*** Entries provided Section Begins ***
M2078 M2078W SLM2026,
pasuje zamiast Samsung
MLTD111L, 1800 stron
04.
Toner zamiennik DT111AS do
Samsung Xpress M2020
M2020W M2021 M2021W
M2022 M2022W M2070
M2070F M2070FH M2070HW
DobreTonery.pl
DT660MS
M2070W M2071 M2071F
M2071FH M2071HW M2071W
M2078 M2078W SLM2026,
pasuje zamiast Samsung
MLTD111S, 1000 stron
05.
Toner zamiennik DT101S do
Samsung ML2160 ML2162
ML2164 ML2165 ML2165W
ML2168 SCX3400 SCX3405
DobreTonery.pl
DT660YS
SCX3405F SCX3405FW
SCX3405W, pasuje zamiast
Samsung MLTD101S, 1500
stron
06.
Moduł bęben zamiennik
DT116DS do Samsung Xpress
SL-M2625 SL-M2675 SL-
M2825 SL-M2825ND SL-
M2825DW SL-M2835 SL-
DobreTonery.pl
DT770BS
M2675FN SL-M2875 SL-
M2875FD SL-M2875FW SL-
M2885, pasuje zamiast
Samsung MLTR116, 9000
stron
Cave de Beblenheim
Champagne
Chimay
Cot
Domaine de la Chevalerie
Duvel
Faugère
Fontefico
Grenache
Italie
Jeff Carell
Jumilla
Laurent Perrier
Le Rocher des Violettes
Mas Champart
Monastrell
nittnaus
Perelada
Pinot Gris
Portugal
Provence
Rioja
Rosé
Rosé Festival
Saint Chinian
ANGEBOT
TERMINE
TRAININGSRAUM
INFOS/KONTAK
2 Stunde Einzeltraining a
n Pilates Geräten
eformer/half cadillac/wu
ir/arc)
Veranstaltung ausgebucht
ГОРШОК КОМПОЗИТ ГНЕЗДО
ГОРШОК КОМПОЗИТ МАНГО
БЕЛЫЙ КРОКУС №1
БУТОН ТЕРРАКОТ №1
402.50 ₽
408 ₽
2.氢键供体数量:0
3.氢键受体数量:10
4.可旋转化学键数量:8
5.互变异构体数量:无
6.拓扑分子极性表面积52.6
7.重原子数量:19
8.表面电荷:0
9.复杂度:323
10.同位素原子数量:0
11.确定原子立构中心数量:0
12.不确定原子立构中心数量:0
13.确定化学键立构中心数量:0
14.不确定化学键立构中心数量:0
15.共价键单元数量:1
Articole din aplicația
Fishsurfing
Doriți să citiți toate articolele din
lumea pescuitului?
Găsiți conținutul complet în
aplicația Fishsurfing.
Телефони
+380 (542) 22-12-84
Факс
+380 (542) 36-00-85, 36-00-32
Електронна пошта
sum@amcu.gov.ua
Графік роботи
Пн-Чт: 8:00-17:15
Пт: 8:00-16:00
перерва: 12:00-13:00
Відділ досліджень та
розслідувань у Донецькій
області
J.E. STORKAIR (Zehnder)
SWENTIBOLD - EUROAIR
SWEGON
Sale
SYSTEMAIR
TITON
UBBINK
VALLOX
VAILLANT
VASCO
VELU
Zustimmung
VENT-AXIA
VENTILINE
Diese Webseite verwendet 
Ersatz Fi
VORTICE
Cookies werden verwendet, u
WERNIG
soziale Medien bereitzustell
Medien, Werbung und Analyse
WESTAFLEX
*** Entries provided Section Ends ***
Where in the listing does the string "aplicația" appear? Copy every line that has it.

Articole din aplicația
aplicația Fishsurfing.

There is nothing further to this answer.